Culture
FTC rules Cambridge Analytica engaged in deceptive practices
The company went bankrupt and folded last year.
The Federal Trade Commission has ruled that Cambridge Analytica deceived Facebook users it collected personal data from. The incident erupted into a major privacy scandal for Facebook and resulted in the company being fined $5 billion.
This means nothing — The FTC in today’s decision ordered Cambridge Analytica to return or delete the offending data, and adhere to tougher privacy guidelines. The whole debacle already took the company down, however, and they ended operations last year. In practice the ruling doesn’t do very much at this point. It doesn’t include any further dictates for Facebook.
The fiasco began when it came to light that Cambridge Analytica was compiling voter profiles using Facebook user data improperly collected from a college professor’s “research” app. The company briefly worked with the Trump campaign on ad targeting so you can imagine why people were upset.

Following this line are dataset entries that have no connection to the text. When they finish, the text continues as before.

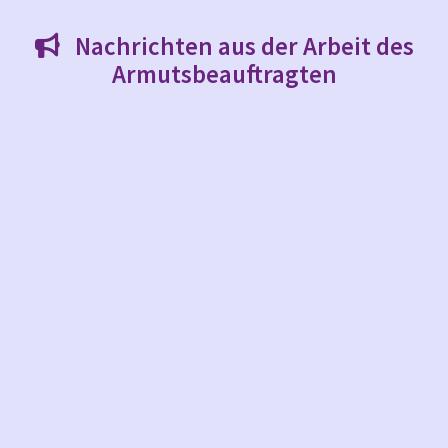
Nachrichten aus der Arbeit des

Armutsbeauftragten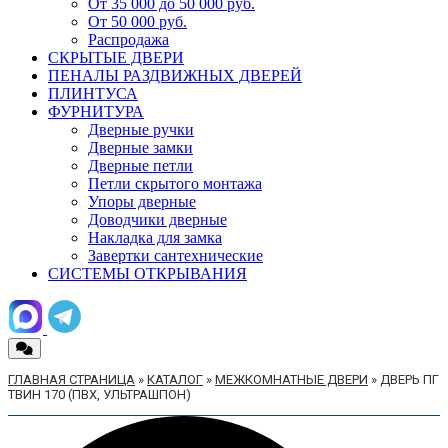
От 35 000 до 50 000 руб.
От 50 000 руб.
Распродажа
СКРЫТЫЕ ДВЕРИ
ПЕНАЛЫ РАЗДВИЖНЫХ ДВЕРЕЙ
ПЛИНТУСА
ФУРНИТУРА
Дверные ручки
Дверные замки
Дверные петли
Петли скрытого монтажа
Упоры дверные
Доводчики дверные
Накладка для замка
Завертки сантехнические
СИСТЕМЫ ОТКРЫВАНИЯ
ГЛАВНАЯ СТРАНИЦА
»
КАТАЛОГ
»
МЕЖКОМНАТНЫЕ ДВЕРИ
»
ДВЕРЬ ПГ
ТВИН 170 (ПВХ, УЛЬТРАШПОН)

Facebook was hit with that enormous (though small, relatively) fine after emails leaked revealing that the company was aware of Cambridge Analytica’s access to the data and didn’t do much about it.
“The Federal Trade Commission issued an Opinion finding that the data analytics and consulting company Cambridge Analytica, LLC engaged in deceptive practices to harvest personal information from tens of millions of Facebook users for voter profiling and targeting,” the agency wrote in its announcement.
Facebook is fine — The $5 billion fine Facebook had to pay was largely viewed by the public as a slap on the wrist. The company’s total revenue for 2018 was $55 billion and its stock price has only continued an upward rise despite repeated privacy scandals. Consumer trust surrounding Facebook has plummeted, but it’s a monopoly company that acquires or squeezes out its competitors, so while there has been slight decline in its userbase, the company shows no signs of weakening no matter how much the FTC calls it out.